Selain Ndarboy Genk, panggung hiburan juga akan dimeriahkan Keenan Laksita, finalis Indonesian Idol Season XIV, serta sejumlah musisi lokal asal Jember.
Kehadiran para musisi tersebut diproyeksikan menjadi salah satu agenda hiburan yang paling dinantikan masyarakat dalam rangkaian perayaan HUT ke-81 RI di Jember.
Bupati Jember, Muhammad Fawait atau Gus Fawait, mengatakan rangkaian perayaan kemerdekaan tahun ini memang dirancang agar dapat dinikmati seluruh lapisan masyarakat.
Hiburan rakyat juga diarahkan untuk memberikan dampak ekonomi bagi pelaku usaha di sekitar lokasi kegiatan.
“Perayaan 17 Agustus adalah momentum untuk menghibur rakyat, menumbuhkan cinta kepada NKRI, cinta tanah air, sekaligus mempertahankan tradisi dan kebudayaan,” ujar Gus Fawait, Senin (17/8/2026).
Menurutnya, kemeriahan konser tidak berhenti pada pertunjukan musik.
Kehadiran masyarakat dalam jumlah besar diharapkan turut menggerakkan sektor informal dan UMKM yang berjualan di sekitar kawasan Alun-Alun Jember.
“Ada waktunya kegiatan keagamaan, ada waktunya acara kenegaraan, dan ada waktunya hiburan yang sekaligus menggerakkan sektor informal dan UMKM,” katanya.
Konser Cinta NKRI menjadi bagian dari rangkaian panjang perayaan HUT ke-81 RI di Jember.
Sebelumnya, berbagai agenda telah digelar, mulai dari Jember Fashion Carnival (JFC), International Marching Band, karnaval, Selawat Kebangsaan, malam renungan, hingga pengukuhan Paskibraka dan upacara pengibaran bendera pada 17 Agustus.
Selain konser, Pemkab Jember juga memasukkan kegiatan doa bersama yang melibatkan tujuh pemuka agama serta mempertahankan tradisi daerah seperti Tajemtra dan Anca Agung dalam rangkaian peringatan kemerdekaan.

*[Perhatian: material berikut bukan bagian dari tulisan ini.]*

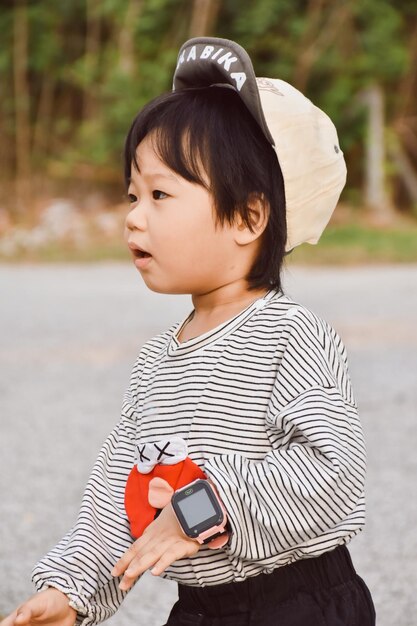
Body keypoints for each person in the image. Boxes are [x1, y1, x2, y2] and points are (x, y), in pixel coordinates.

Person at [1, 37, 376, 626]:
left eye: (159, 194)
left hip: (298, 603)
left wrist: (201, 506)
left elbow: (335, 477)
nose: (132, 215)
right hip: (200, 610)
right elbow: (115, 495)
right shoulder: (157, 361)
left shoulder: (290, 335)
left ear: (249, 217)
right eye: (132, 194)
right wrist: (72, 592)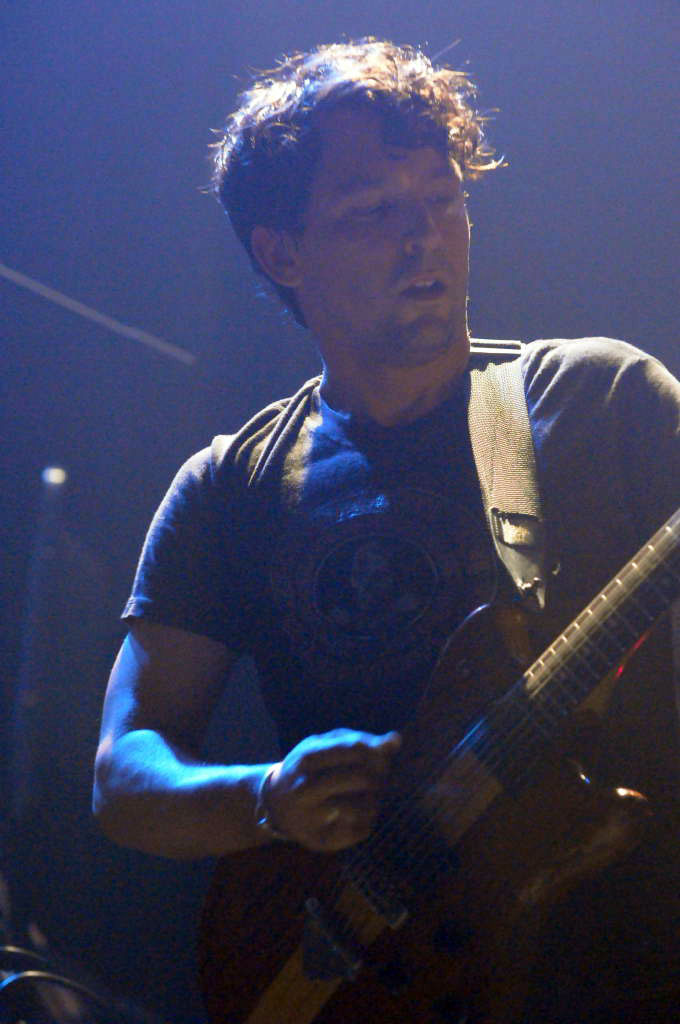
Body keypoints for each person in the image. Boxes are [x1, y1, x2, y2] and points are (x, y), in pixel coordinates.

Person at [93, 38, 680, 1021]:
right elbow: (123, 775)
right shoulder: (232, 486)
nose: (425, 238)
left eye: (442, 200)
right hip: (381, 979)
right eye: (374, 212)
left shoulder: (604, 399)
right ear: (281, 252)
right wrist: (267, 798)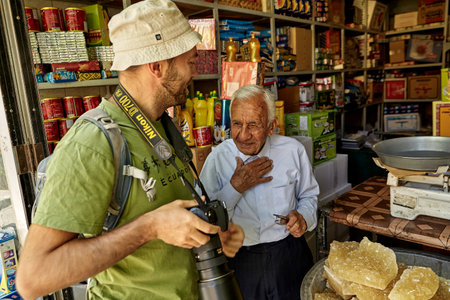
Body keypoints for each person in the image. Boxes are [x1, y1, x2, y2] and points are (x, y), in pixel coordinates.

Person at [16, 1, 244, 299]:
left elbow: (171, 221)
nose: (193, 72)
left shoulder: (163, 124)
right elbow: (33, 278)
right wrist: (149, 228)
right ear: (158, 67)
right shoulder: (92, 143)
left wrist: (210, 234)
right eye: (190, 61)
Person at [200, 84, 320, 300]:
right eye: (237, 124)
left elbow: (309, 197)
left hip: (289, 254)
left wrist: (303, 218)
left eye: (253, 125)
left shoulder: (293, 150)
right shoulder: (218, 159)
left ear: (271, 126)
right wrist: (235, 187)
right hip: (240, 260)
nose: (243, 135)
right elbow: (204, 218)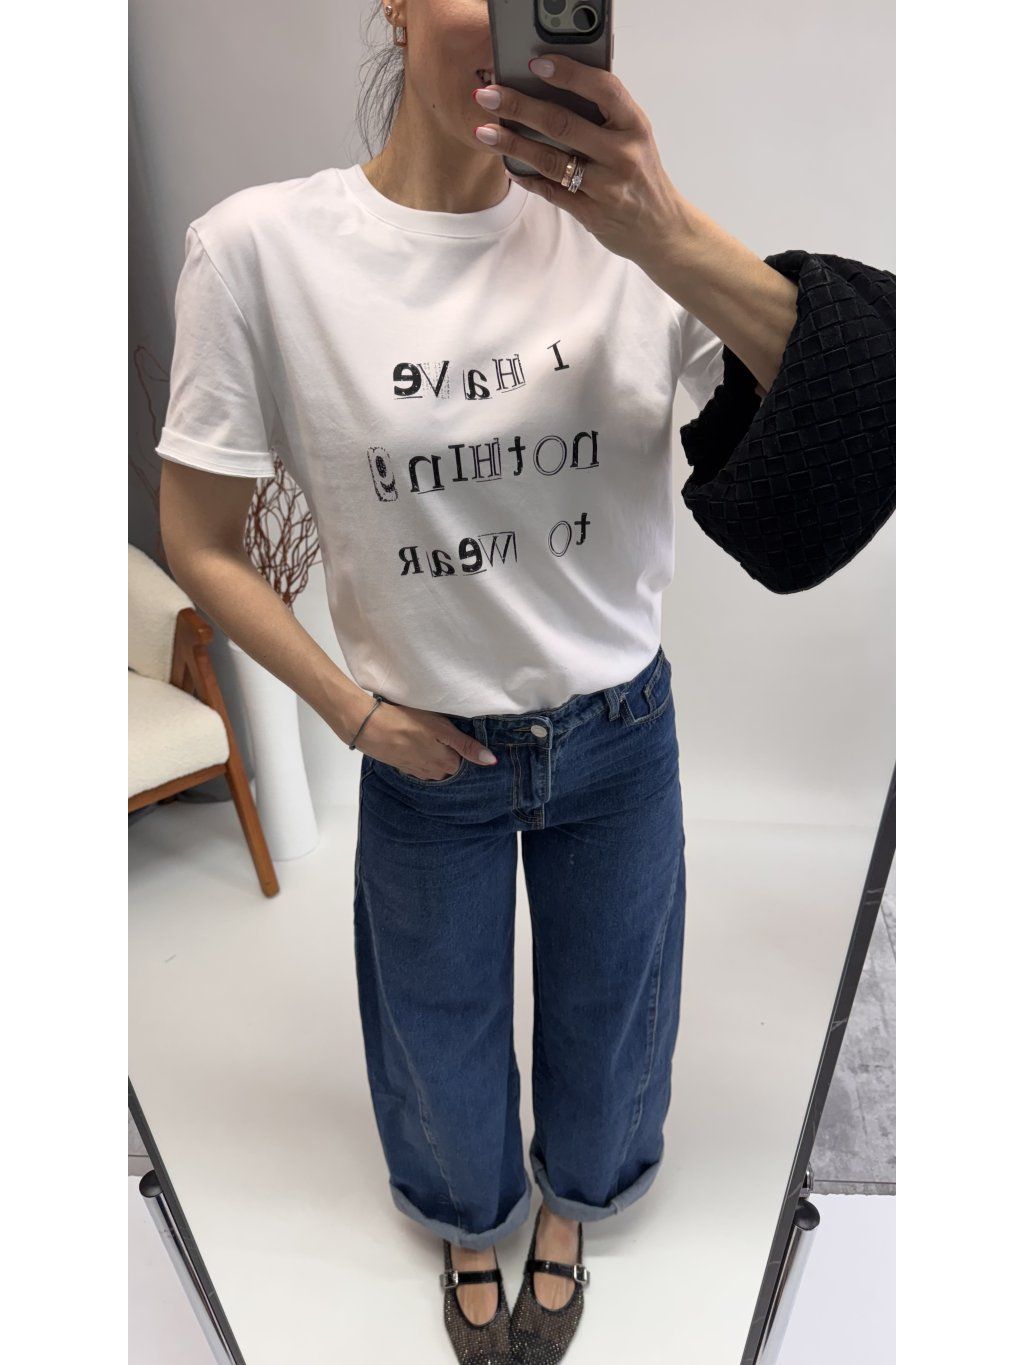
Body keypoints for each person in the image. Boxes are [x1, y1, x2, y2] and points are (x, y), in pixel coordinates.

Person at [156, 5, 801, 1361]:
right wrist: (351, 713)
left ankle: (574, 1203)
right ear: (396, 3)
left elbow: (844, 412)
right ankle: (468, 1216)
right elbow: (198, 541)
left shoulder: (628, 237)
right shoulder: (261, 252)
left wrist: (664, 230)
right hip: (421, 747)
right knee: (435, 1027)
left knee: (611, 1012)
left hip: (618, 729)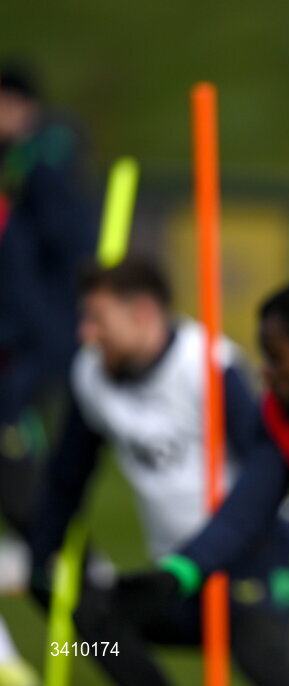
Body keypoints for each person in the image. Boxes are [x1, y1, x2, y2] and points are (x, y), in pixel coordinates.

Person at [27, 257, 289, 686]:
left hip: (250, 565)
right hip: (171, 576)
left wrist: (249, 563)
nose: (86, 333)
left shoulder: (210, 366)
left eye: (98, 319)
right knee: (95, 623)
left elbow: (268, 475)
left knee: (266, 668)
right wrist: (42, 554)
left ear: (144, 313)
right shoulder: (90, 376)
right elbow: (68, 475)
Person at [119, 279, 289, 606]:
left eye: (277, 358)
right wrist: (183, 569)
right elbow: (246, 508)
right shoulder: (278, 413)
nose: (266, 373)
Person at [0, 61, 96, 540]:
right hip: (25, 332)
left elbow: (68, 244)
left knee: (27, 468)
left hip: (39, 334)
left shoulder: (44, 164)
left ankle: (59, 555)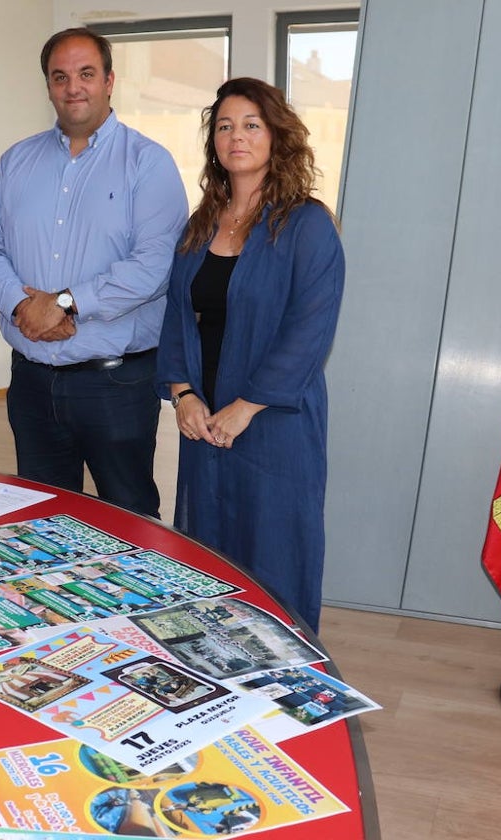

Gus Fawait menyebut keberagaman tersebut menjadi bagian dari karakter Jember sebagai daerah yang dihuni masyarakat dari berbagai latar belakang.
“Jember adalah rumah kita bersama, miniatur Indonesia. Semua agama kita fasilitasi untuk mengadakan doa bersama sebagai bentuk cinta untuk Indonesia Raya,” tutupnya.